It's an accurate observation of what I saw. It's 95 fucking dollars for an appleseed pistol clinic. The attendees at the one I watched were robbed of their money, they just don't know it.
So no, I don't give a shit how it comes across.
If you're going to teach, have some subject matter expertise. If you don't, call it entertainment instead of training.
Which day did you catch it on? 2nd day does not have a lot of instruction and is usually an AQT target grind with some misc refinement instruction here and there. Almost all the instruction on the pistolseed I attended was on the first day. It is geared towards newbies: how to hold single and double grip, NPOA, how to present, index centerline, controlled pairs, different types of mag changes and malfunction clearing drills for different failures. Basic safety is always covered. There is NO holster work, everything is off a table you stand behind. Distance 7 meters or yards, cant remember which.
Being a pistol newbie I got a lot out of it, enough to go try some USPSA style matches. What I was taught in appleseed was useful for the matches. I still need a lot of work, but find it rewarding enough to go again
Pistolseeds are relatively new to appleseed, 2nd year I think. Their rifle program is very well dialed down and is the best beginner/intro to 3 position shooting I've experienced. They are also pretty rigorous in how their instructors teach, every rifle clinic I've been to has been almost a copy of the previous clinic in what is taught and how it is taught.

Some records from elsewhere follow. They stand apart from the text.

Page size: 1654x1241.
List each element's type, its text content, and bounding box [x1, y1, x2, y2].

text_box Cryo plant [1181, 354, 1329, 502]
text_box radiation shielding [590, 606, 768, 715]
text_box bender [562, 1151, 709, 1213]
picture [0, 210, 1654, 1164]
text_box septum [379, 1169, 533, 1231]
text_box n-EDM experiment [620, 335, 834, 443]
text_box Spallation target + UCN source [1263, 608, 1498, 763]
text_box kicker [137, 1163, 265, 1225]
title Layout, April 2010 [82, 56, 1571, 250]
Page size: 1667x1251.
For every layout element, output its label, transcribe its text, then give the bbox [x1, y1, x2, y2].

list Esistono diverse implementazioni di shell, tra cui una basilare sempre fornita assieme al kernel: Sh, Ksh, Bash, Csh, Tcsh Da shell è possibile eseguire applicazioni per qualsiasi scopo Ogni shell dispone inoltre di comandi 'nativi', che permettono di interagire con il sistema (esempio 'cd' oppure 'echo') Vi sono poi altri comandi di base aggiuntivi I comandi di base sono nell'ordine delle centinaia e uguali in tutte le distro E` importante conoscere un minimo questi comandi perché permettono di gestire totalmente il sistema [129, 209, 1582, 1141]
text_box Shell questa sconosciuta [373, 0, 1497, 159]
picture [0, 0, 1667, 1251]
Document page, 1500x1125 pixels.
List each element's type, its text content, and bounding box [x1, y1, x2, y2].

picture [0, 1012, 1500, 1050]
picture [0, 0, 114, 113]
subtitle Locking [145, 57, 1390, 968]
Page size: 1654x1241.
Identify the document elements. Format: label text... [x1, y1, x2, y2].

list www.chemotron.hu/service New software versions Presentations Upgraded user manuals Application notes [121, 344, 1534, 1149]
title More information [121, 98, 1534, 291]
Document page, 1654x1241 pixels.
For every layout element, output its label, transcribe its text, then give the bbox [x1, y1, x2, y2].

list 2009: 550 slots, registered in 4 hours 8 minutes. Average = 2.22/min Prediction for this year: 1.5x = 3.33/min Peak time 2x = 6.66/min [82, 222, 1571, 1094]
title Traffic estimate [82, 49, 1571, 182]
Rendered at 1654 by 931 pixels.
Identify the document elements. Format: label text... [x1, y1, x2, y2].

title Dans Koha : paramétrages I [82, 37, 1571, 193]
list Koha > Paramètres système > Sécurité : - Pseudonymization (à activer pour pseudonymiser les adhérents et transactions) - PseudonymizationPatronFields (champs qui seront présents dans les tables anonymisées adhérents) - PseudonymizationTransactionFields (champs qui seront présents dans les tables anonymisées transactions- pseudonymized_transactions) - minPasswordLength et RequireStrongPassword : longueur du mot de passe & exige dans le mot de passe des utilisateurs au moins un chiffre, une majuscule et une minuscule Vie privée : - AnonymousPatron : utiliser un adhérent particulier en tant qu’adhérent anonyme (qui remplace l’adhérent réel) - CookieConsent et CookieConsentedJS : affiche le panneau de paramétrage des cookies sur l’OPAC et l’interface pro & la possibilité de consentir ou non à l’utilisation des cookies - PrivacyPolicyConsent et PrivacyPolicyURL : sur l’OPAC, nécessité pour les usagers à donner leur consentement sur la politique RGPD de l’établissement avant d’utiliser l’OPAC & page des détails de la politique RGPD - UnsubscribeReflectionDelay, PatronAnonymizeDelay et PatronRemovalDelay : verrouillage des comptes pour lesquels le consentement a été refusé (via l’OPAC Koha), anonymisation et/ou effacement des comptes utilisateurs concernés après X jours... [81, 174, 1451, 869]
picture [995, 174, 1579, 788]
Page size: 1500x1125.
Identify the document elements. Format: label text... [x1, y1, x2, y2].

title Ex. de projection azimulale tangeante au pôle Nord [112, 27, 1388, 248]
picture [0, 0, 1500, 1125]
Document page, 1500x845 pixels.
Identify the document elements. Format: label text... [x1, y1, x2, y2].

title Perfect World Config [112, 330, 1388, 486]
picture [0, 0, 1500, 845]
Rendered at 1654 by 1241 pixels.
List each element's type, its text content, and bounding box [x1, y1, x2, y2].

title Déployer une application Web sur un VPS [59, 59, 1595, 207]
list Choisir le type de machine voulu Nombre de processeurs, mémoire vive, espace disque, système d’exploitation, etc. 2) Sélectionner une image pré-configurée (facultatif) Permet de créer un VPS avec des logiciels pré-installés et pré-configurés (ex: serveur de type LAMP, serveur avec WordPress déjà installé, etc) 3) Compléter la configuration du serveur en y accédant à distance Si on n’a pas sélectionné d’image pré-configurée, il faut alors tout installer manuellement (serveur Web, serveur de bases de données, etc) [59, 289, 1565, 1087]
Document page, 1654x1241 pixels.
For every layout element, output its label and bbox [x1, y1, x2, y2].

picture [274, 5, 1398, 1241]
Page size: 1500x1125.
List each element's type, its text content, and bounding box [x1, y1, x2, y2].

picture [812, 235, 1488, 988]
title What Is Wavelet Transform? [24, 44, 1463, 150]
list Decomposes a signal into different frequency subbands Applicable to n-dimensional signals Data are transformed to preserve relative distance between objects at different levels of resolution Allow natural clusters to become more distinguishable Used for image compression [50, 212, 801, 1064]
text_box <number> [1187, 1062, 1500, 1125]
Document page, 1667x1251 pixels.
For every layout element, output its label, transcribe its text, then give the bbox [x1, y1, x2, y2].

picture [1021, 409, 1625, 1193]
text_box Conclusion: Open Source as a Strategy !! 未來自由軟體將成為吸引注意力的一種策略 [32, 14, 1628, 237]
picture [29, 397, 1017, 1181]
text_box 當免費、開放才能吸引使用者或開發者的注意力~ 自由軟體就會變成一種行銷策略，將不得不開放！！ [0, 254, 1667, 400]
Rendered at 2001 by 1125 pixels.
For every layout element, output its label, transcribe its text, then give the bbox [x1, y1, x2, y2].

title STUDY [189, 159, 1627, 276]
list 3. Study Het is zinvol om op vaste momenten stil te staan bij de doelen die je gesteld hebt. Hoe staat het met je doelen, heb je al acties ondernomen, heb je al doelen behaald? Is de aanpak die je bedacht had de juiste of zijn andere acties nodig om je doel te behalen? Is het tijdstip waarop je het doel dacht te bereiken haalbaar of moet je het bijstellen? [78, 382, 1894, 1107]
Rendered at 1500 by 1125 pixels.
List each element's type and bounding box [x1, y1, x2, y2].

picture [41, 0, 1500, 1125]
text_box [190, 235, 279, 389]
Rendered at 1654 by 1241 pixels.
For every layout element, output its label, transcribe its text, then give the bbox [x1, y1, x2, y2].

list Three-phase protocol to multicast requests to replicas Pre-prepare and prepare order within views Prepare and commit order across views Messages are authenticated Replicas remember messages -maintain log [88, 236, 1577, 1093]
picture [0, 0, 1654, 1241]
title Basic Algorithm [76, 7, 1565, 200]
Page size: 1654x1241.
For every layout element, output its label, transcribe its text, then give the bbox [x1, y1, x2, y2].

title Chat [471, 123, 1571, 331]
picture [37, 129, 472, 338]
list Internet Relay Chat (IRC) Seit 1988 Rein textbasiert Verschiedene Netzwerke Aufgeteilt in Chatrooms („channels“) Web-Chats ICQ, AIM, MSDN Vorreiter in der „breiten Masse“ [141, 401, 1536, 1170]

Pistolseed program may be going through some growing pains as it gets polished and finalised.
I've Been to much more expensive rifle instruction classes that did not cover half of what appleseed covers in their 2 day rifle clinic, and to be frank I was pretty disappointed that a "big name" class I attended didn't even cover NPOA or breathing techniques and was marketed towards beginners. I paid 5x what Appleseed costs and got maybe 1/10 of that value, yea it was that bad (basically a local swat guy filling in for the missing big name and prone shooting, and off a vehicle hood at paper target practice, no real instruction outside of "breathe in and focus" WTF???, waste of $$$)
Compare that to where I have seen a brand new shooter at an appleseed clinic shooting beachball size groups (if they hit their own target) learn and get proficient enough to be shooting 2-3" groups at the end of the next day. I consider that a big win for the 2A all around. I always drag 1-3 friends, coworkers, neighbors a couple times a year to Appleseed events. Everyone says they had a good time and would like to shoot more. I think its a great program that advances shooting sports in a positive way with some great history lessons on how our country was founded.